Facebook contract employees have been transcribing users’ voice calls on its Messenger platform, according to Bloomberg.
The media outlet learned about the social media giant’s practice from unnamed contract employees who were concerned about it. The contract employees said they don’t know how and where the voice calls were recorded or obtained. They only received instructions to transcribe the voice conversations.
The report came out after Facebook reached a $5 billion settlement agreement with Federal Trade Commission (FTC) over its violations of users’ privacy.
On Tuesday, the social media giant confirmed its practice of transcribing users’ voice calls but decided to end following investigations into other companies doing the same thing.
A spokesperson for Facebook said, “Much like Apple and Google, we paused human review of audio more than a week ago.”

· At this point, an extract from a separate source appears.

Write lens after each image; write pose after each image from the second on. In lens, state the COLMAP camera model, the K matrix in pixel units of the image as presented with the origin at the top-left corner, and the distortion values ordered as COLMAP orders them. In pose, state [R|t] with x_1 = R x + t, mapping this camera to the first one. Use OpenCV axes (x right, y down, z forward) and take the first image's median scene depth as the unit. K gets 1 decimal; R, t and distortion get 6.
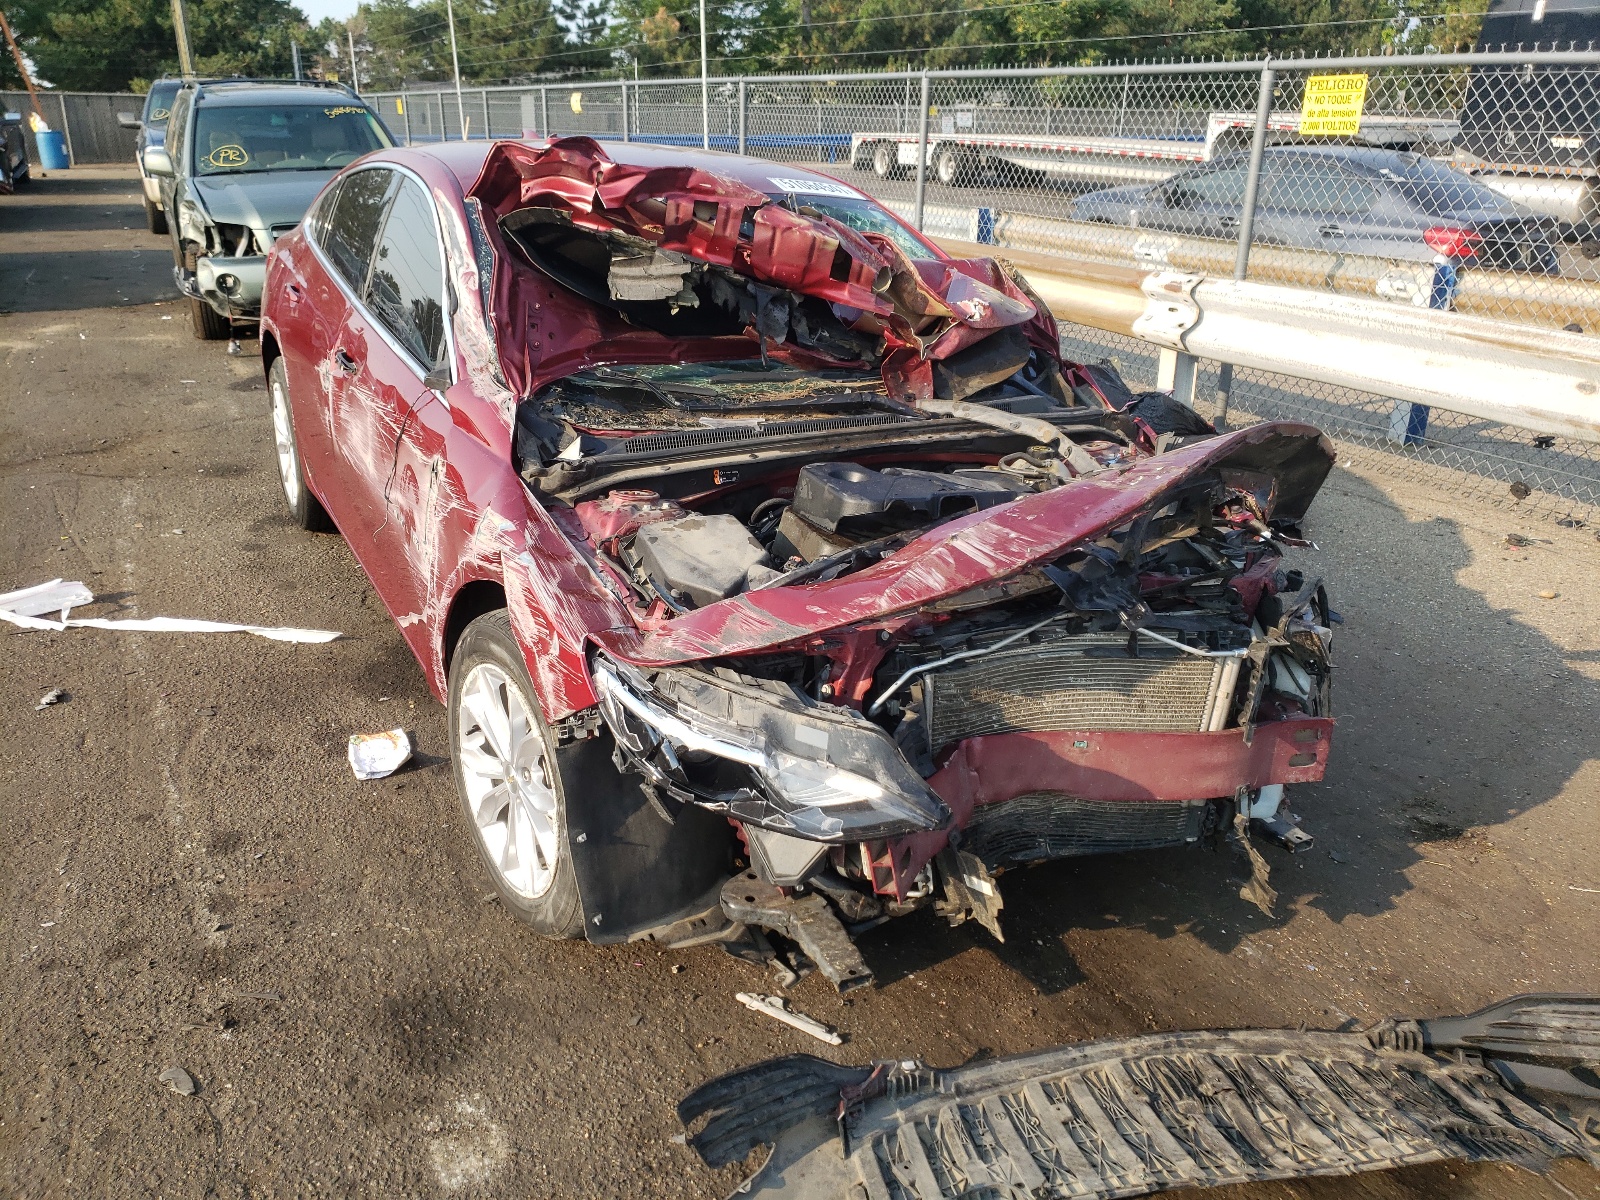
lens RADIAL K [[1223.9, 0, 799.4], [0, 1223.9, 565.9], [0, 0, 1]] dist [0.022924, 0.004998]
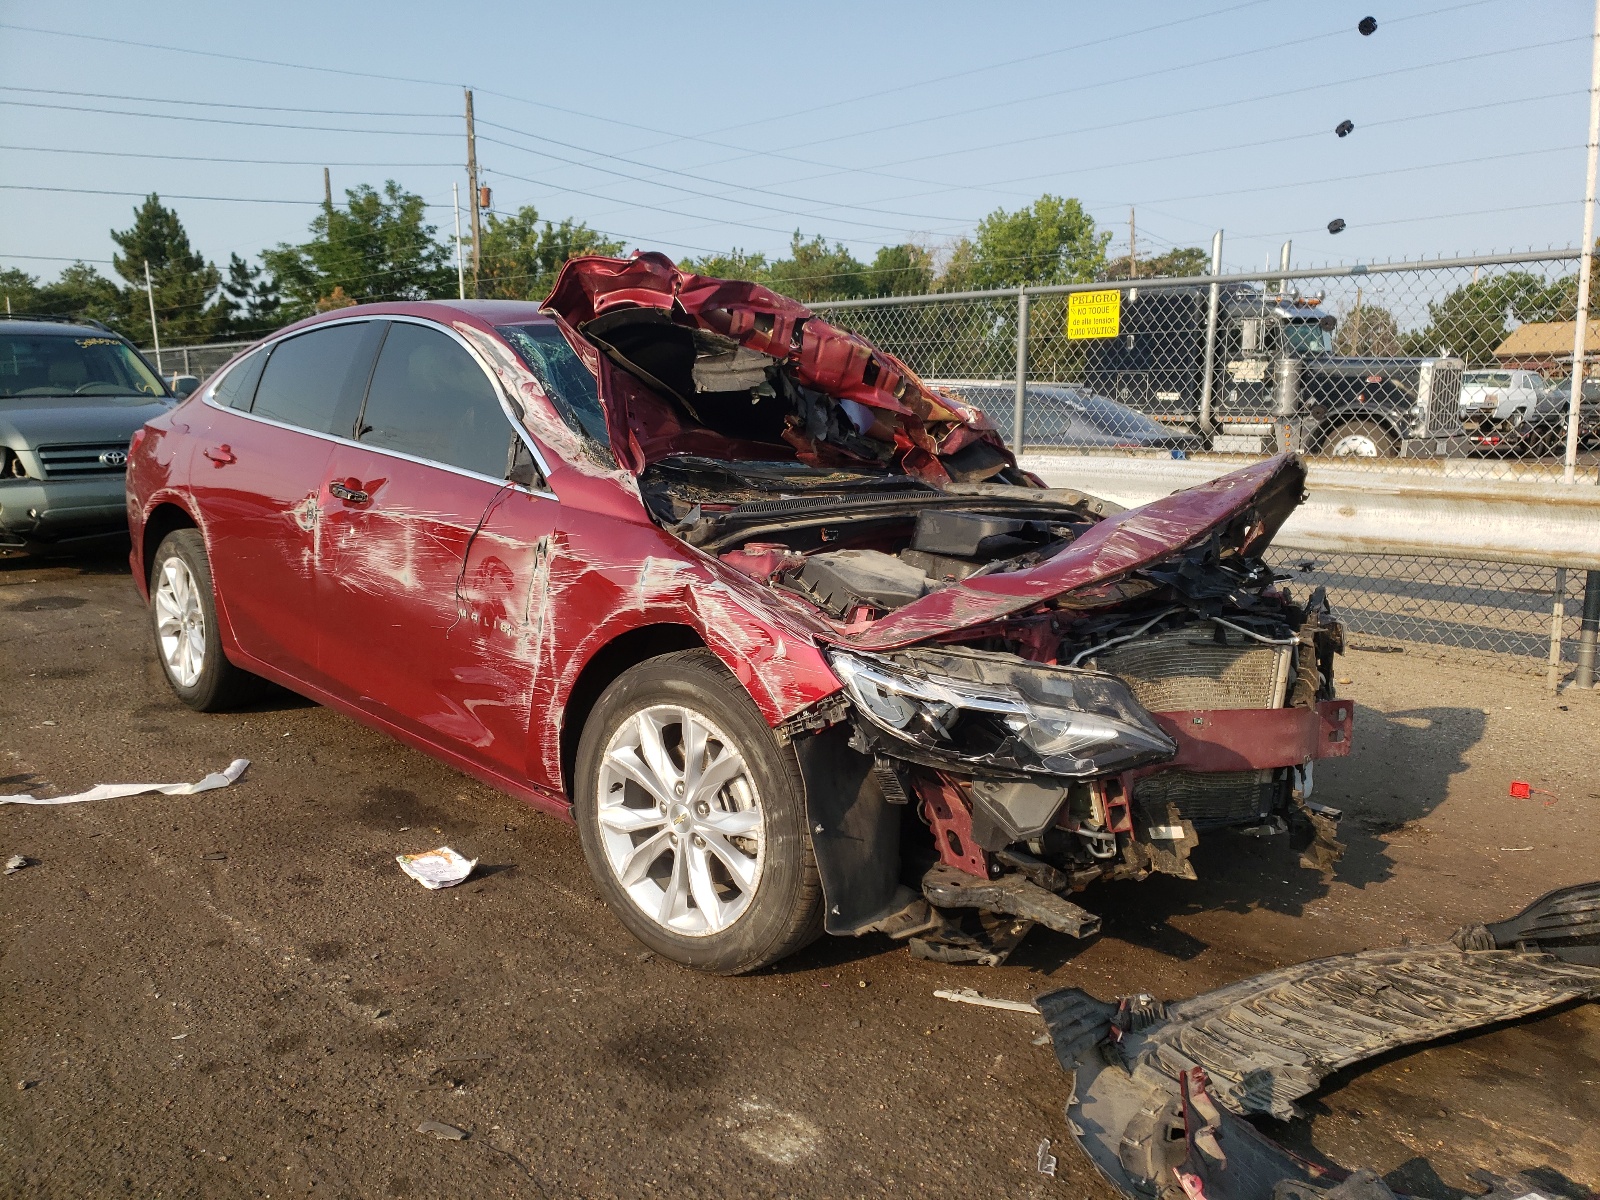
lens RADIAL K [[1205.3, 0, 800.0], [0, 1205.3, 600.0], [0, 0, 1]] dist [0.030349, -0.002728]
pose [[0.962617, -0.049651, 0.266278, -0.364499], [0.098111, 0.980215, -0.171907, 0.162015], [-0.252475, 0.191605, 0.948443, -0.015104]]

Facebook was only accessing the microphone on devices owned by users who gave their consent to the social media giant.
Other tech giants faced investigations for collecting and reviewing users’ audio
Tech giants including Amazon and Apple were under scrutiny for collecting and reviewing audio snippets from users’ devices. Many criticized the practice as an invasion of users’ privacy. The tech giants’ purpose was to improve its voice recognition technology powering Alexa, Google Assistance and Siri.
Apple and Google already stopped the practice while Amazon released a feature that allows users opt out of human review.
In April 2018, Facebook CEO Mark Zuckerberg denied claims that the social media giant that it is collecting users’ voice calls for target advertising.
During a congressional hearing at the time, Zuckerberg told Sen. Gary Peters of Michigan, You’re talking about this conspiracy theory that gets passed around that we listen to what’s going on your microphone and use that for ads. We don’t do that.”